Hunt told HT: “The key question is how do you protect yourself, or others, against attacks of the kind in Mumbai, which was a very well planned and coordinated attack impacting on multiple sites simultaneously. This was not a lone gunman attacking people. It is difficult to understand what the hotels or anyone could have done differently even if they had prior intelligence.”
He added: “An attack of this kind will challenge the might of even the military. The challenge for governments is how you build strong and effective intelligence networks that intercept and where it cannot be detected in advance, how to respond to attacks such as the ones in Mumbai or Kenya”.
Hunt, who wrote a book on his Mumbai experience, titled ‘Be Silent or Be Killed’, said it was a difficult and delicate question to address. “Sadly, so many people lost their lives and many were left mentally and physically sacarred for life. It should also be remembered that the Taj Hotel itself lost staff and suffered the same atrocities as the guests", he said.
According to Hunt, the key question is if there were intelligence prior to the attacks, how would it have been shared and in full knowledge of this would any individual or organisation have still chosen to go there: "Would they have changed their mind? With hindsight I am not sure what could feasibly have been done if such specific prior intelligence had been available”.
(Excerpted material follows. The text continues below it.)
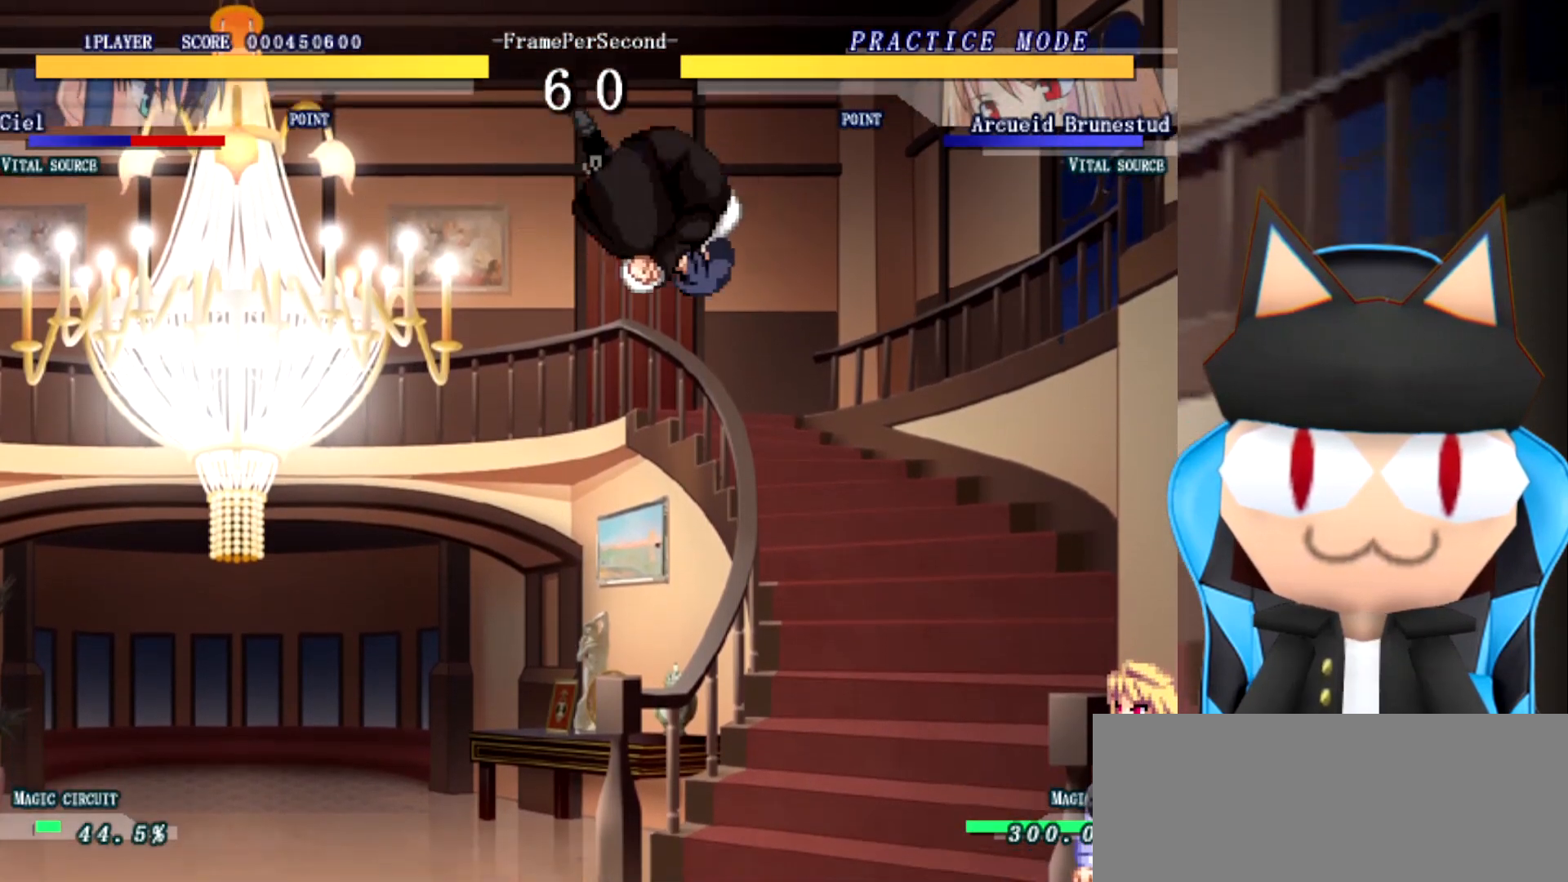
{"buttons": [], "left_stick": "left", "events": []}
On the high court’s ruling allowing Pike to move his case in a British court, Hunt said he understood an individual's preference for UK, given the timelines for legal cases in India. He felt it was not his place to comment on the actions of other individuals impacted by the 2008 attacks, however, he said it should also be recognised that as a result of the atrocities many others have had their lives destroyed.
Hunt said: “I consider myself extremely fortunate not only to have survived and returned home with the minimum of injury, but also that in the years since the attacks I have been able to rebuild my life and move forward, accepting that this has not been possible for so many others."
Hunt, who is now the Operations Director at a Scottish airport, said: “What is certain is that regardless of the acts of terrorism that are committed against the people of India they consistently show that they have the heart and the resolve to stand strong in the face of adversity, and you have to admire their strength in unity".
On that fateful day in Mumbai, Hunt had just finished dinner at the Oberoi when a waitress tried tempting him with the desserts on offer. But he decided against another course. It was the first of a series of decisions that would save his life, as the restaurant was strafed with machine-gun fire just a few minutes later.
Hunt described the events in considerable detail in the book that includes several email exchanges with his family, friends and work colleagues through his Blackberry.
He said: “I was fortunate to survive one of the most audacious terrorist attacks in recent times. My experience in India was all very humbling and has had a profound impact on my life. I now understand that there are so many parallel lives beyond my existence in Scotland”.
Hunt added: “I have not a single bad feeling about the people of India and their fabulous country. Previously I would have been nervous about returning, however, having survived the attacks it is important that you do not allow the acts of terrorism control how you live your life going forward. There is no doubt that Indians, and Mumbai in particular, truly suffered because of the attacks”.